**Description of the task**
Gather all lines from the material that contain the word "down".

**Input data**
= = = = = = =

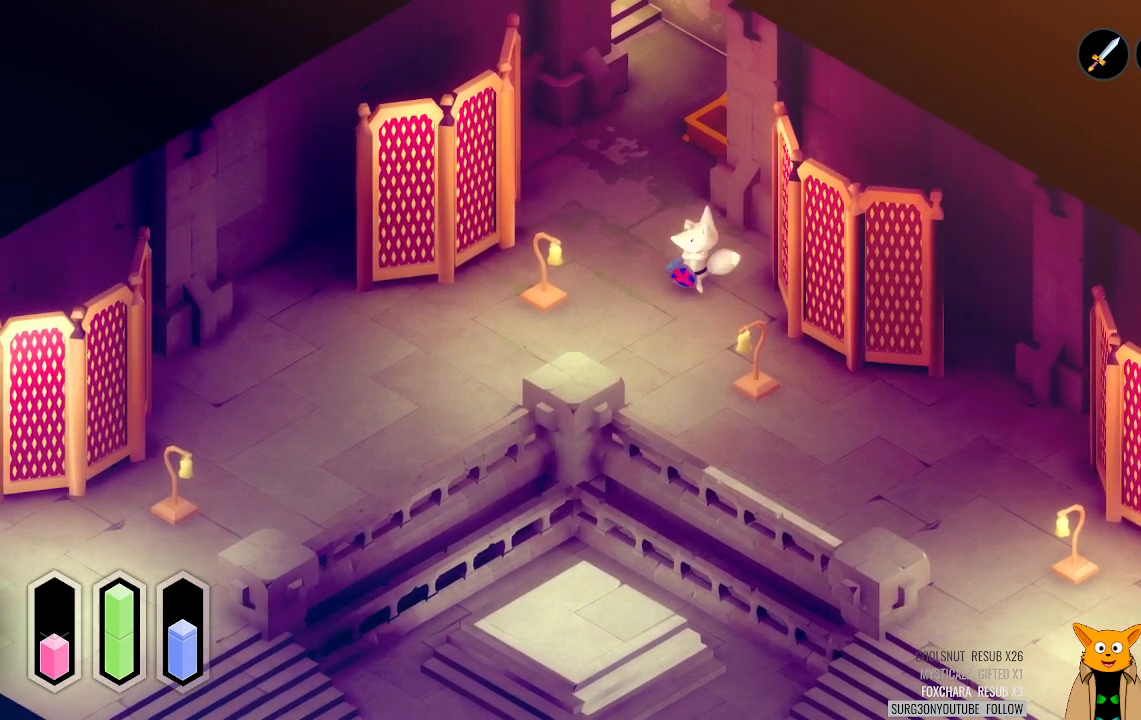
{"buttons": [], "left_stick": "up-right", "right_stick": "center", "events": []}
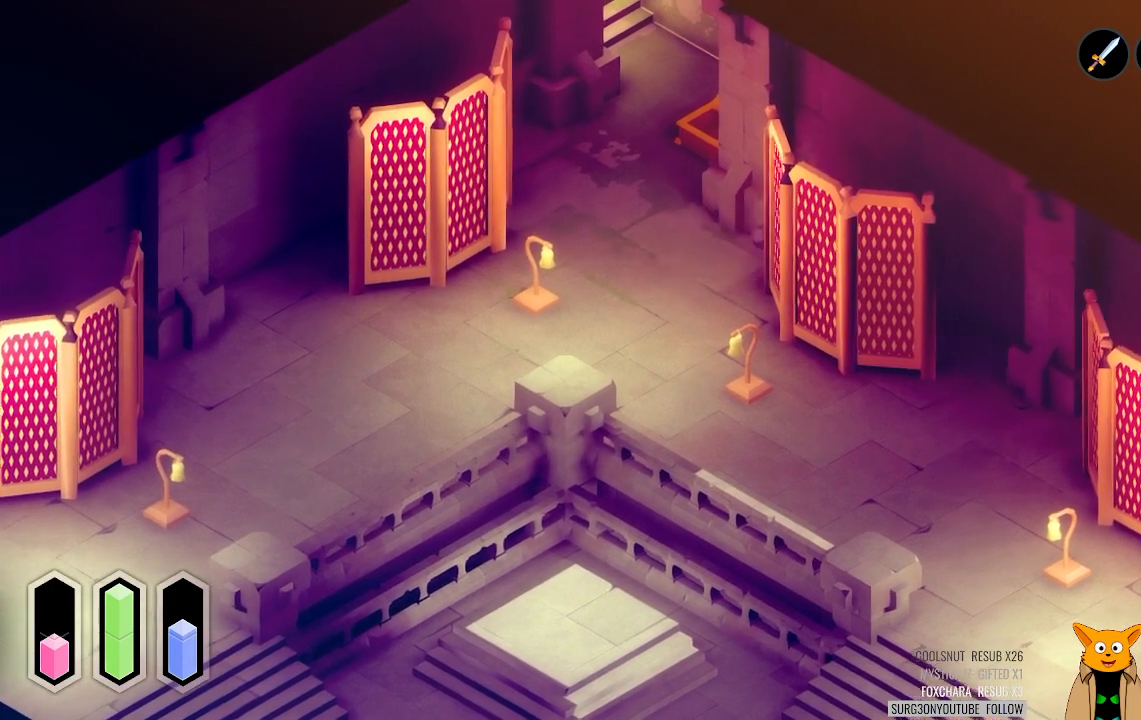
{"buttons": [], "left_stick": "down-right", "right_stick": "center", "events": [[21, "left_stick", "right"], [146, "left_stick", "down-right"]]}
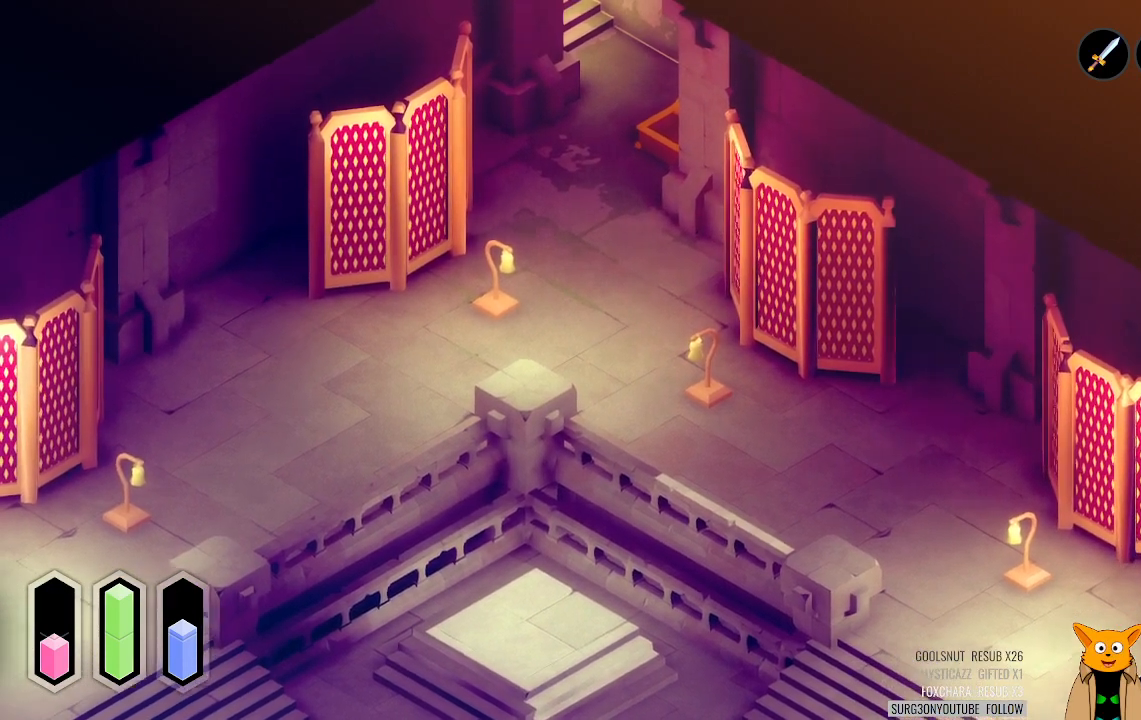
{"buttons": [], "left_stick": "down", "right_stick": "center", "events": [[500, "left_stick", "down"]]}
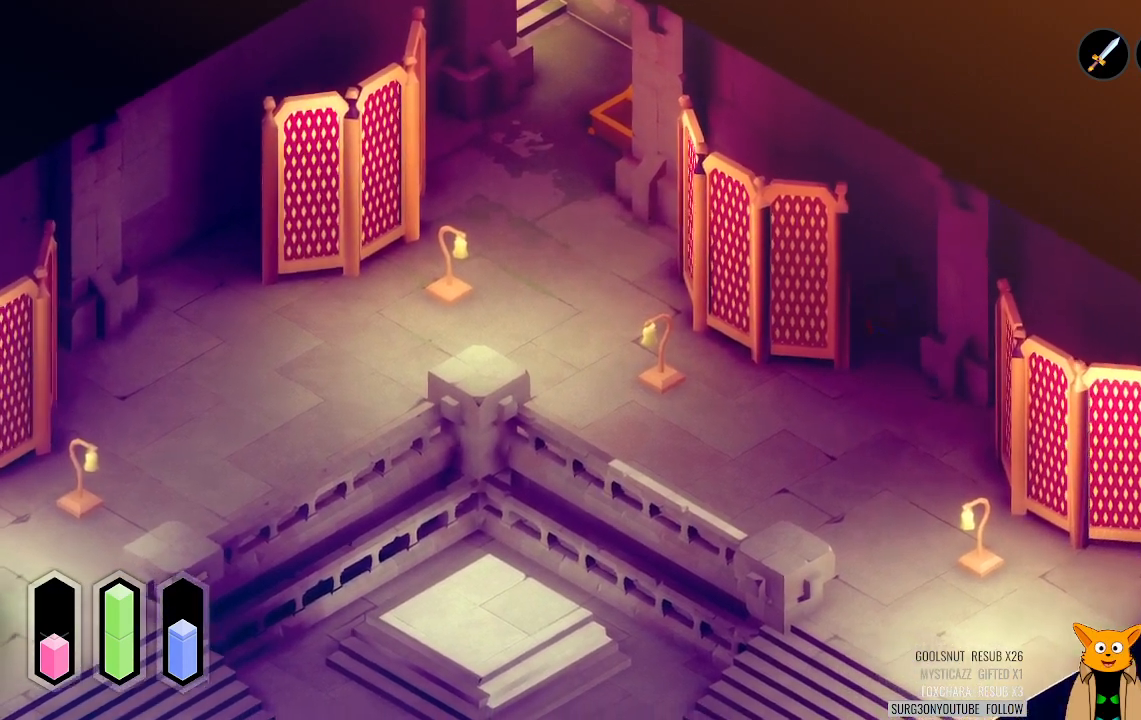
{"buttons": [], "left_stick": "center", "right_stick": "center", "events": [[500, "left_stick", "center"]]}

= = = = = = =

**Answer to this exercise**
{"buttons": [], "left_stick": "down-right", "right_stick": "center", "events": [[21, "left_stick", "right"], [146, "left_stick", "down-right"]]}
{"buttons": [], "left_stick": "down", "right_stick": "center", "events": [[500, "left_stick", "down"]]}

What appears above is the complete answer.